# PROVIDED PASSAGE

Let us illustrate this with an example. Let us say, you are 35 years old and will retire at 60. Your current expenses are Rs 50,000 per month. Assuming that you will live till 80 and the inflation is six per cent, your monthly expenses at the time of your retirement will be Rs 2.14 lakh.
Now, if we assume a post-retirement return of six per cent, you would require to build a total retirement corpus of about Rs 5 crore. Assuming your current retirement corpus is zero, If you are investing in instruments that offer a return of seven per cent, you need to invest around Rs 62,000 every month, while if your investments give you a return of 12 per cent every month, you would require a monthly investment of about Rs 27,000.
Choose the correct investment: It is important that your investments offer you returns that beat inflation.
Says Nitin Rao, head, products and proposition, Epsilon Money Mart, a wealth management firm: “The truth is that if your interest rate is less than the average inflation rate, then your purchasing power will be compromised, and your investments are likely to get wasted. Beating inflation requires looking beyond traditional investment options. You need to invest in stocks, mutual funds, real estate, gold, and exchange-traded funds (ETFs) to ensure that your portfolio stays inflation-proof, and your investments provide a hedge against rising inflation. Thus, have a basket of inflation-beating assets in your portfolio.”

# Saved entries

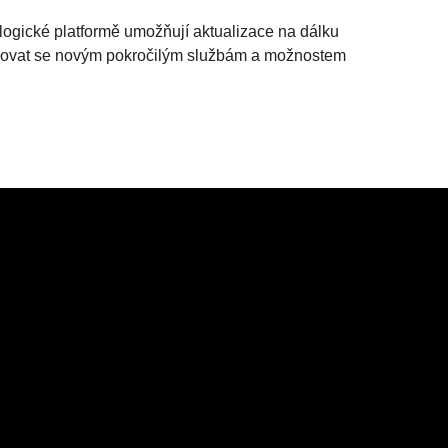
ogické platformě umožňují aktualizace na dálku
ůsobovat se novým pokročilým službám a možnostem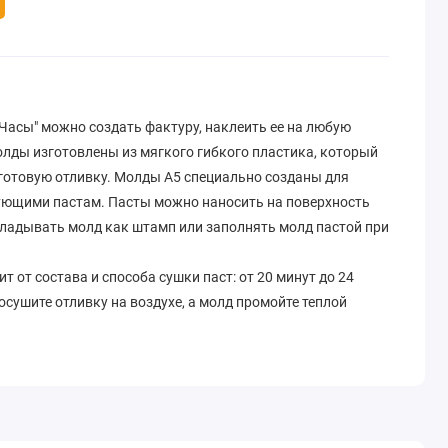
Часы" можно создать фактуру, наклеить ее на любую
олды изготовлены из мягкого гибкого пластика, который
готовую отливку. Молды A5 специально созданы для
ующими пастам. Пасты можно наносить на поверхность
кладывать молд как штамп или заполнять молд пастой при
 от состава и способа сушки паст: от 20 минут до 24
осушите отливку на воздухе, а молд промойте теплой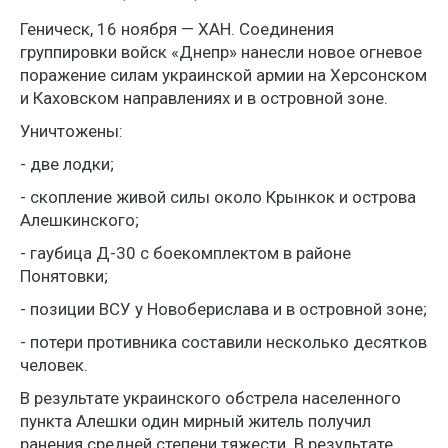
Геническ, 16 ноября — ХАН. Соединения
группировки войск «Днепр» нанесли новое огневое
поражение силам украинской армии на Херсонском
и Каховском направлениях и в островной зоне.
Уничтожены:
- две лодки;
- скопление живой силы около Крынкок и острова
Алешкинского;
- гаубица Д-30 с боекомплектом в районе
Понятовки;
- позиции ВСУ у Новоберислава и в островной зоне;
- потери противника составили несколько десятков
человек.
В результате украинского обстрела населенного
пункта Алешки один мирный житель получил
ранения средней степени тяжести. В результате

# TO DO
**1.** Write out the retirement planning passage between "Now, if we assume" and "that beat inflation.", inclusive.
**2.** According to the retirement planning passage, how much must be invested each month if the investments return seven percent?

# ANSWERS TO THE TASKS
**1.**
Now, if we assume a post-retirement return of six per cent, you would require to build a total retirement corpus of about Rs 5 crore. Assuming your current retirement corpus is zero, If you are investing in instruments that offer a return of seven per cent, you need to invest around Rs 62,000 every month, while if your investments give you a return of 12 per cent every month, you would require a monthly investment of about Rs 27,000.
Choose the correct investment: It is important that your investments offer you returns that beat inflation.

**2.** Around Rs 62,000 every month.